Les équipes doivent d’abord construire une file d’exécutions et une file d’approbations. Ces deux surfaces révèlent immédiatement le travail bloqué et les actions sensibles. Ajoutez ensuite une table de traces, car les preuves, la reprise et la revue finale dépendent toutes du journal d’événements.

En quoi une surface de supervision diffère-t-elle de l’observabilité ?

L’observabilité aide les équipes qui construisent le système à le déboguer. La supervision aide les opérateurs à gouverner le travail pendant qu’il se déroule. Les deux partagent des données, mais servent des utilisateurs différents. Une trace de production peut alimenter à la fois une vue de débogage développeur et une surface d’approbation humaine.

Chaque agent a-t-il besoin d’une approbation humaine ?

Non. Chaque agent a besoin d’une supervision calibrée. Les lectures à faible risque peuvent s’exécuter silencieusement. Les changements à risque moyen peuvent être regroupés pour revue. Les actions à fort risque doivent se mettre en pause pour approbation. Les publications publiques, les commandes destructrices, les actions qui touchent les clients et les mouvements d’argent méritent des barrières plus fortes.


Références


  1. OpenAI, “Introducing the Codex app,” OpenAI, 2 février 2026, mise à jour le 4 mars 2026. Source pour l’application Codex comme centre de commande multi-agent, les flux de travail d’agents en parallèle, les copies de code isolées, les Skills, Automations, files de revue, environnements en bac à sable, demandes de permission et cadre de supervision. 

  2. OpenAI, “Codex web,” OpenAI Developers. Source pour Codex comme agent de code capable de lire, modifier et exécuter du code dans des tâches cloud en arrière-plan, y compris du travail parallèle dans son propre environnement cloud. 

  3. OpenAI, “Human-in-the-loop,” OpenAI Agents SDK. Source pour les flux d’approbation qui mettent l’exécution en pause, renvoient les approbations en attente sous forme d’interruptions, sérialisent et reprennent RunState, et prennent en charge les approbations entre function tools, shell tools, apply-patch tools, serveurs MCP, outils MCP hébergés et outils d’agents imbriqués. 

  4. OpenAI, “Tracing,” OpenAI Agents SDK. Source pour le traçage intégré des générations LLM, appels d’outils, transferts, garde-fous, événements personnalisés, traces, spans et surveillance en développement ou en production. 

  5. Anthropic, “Hooks reference,” Claude Code Docs. Source pour les points d’accroche de cycle de vie Claude Code, notamment PreToolUse, PermissionRequest, PostToolUse, PostToolUseFailure, PostToolBatch, les événements de sous-agents et Stop

  6. Saleema Amershi et al., “Guidelines for Human-AI Interaction,” Microsoft Research, CHI 2019. Source pour les 18 recommandations généralement applicables à l’interaction humain-IA et l’étude de validation menée auprès de 49 praticiens. 

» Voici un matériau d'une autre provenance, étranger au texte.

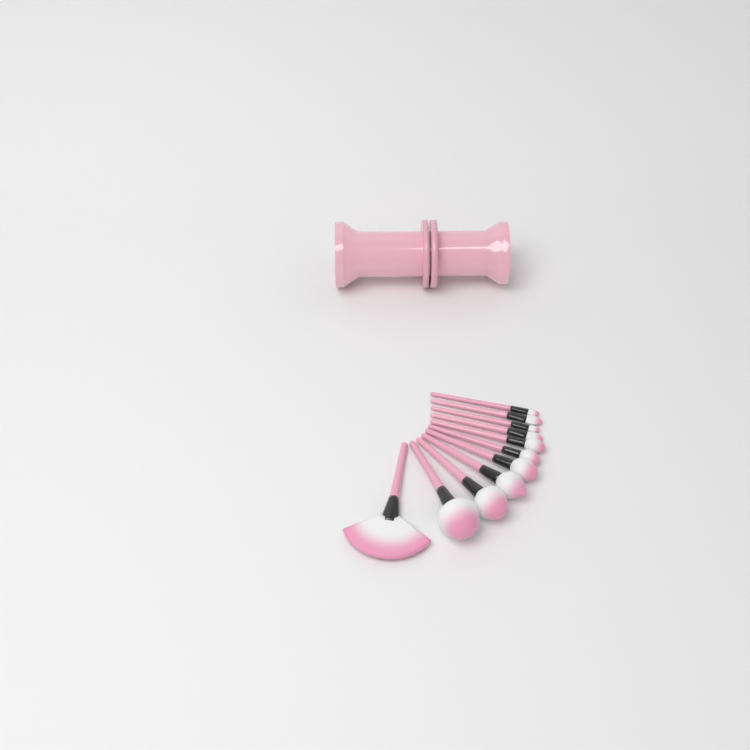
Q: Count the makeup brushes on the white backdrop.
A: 11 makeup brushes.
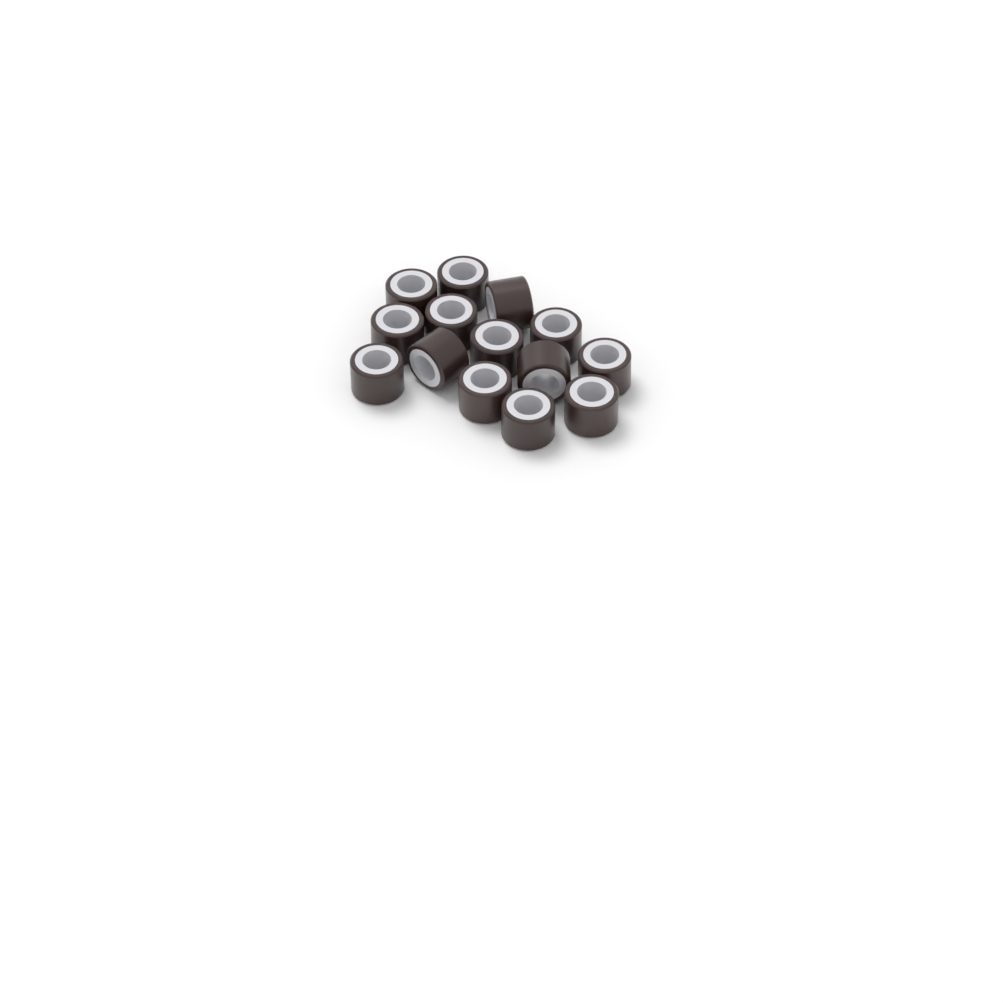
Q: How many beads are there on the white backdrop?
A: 14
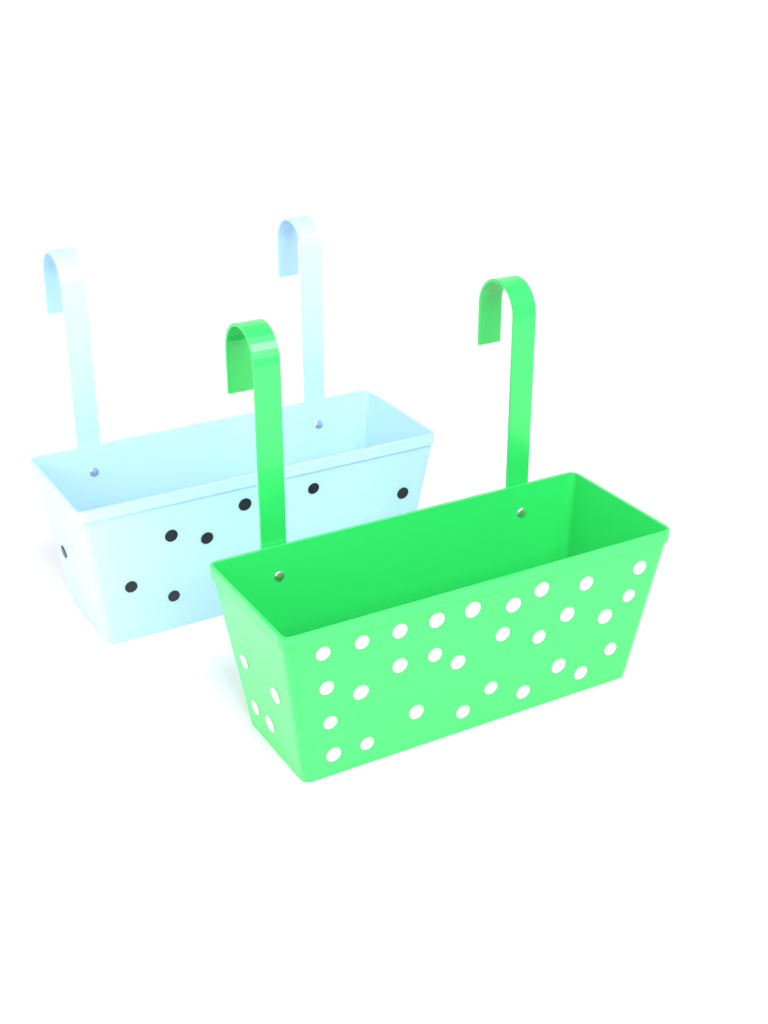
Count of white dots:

  7. National Institute of Standards and Technology, “AI Risk Management Framework,” NIST. Source pour l’intégration des considérations de fiabilité dans la conception, le développement, l’usage et l’évaluation des produits, services et systèmes d’IA. 

  8. Model Context Protocol, “What is the Model Context Protocol?” Source pour MCP comme standard open-source connectant les applications d’IA à des systèmes externes, notamment fichiers locaux, bases de données, outils et flux de travail.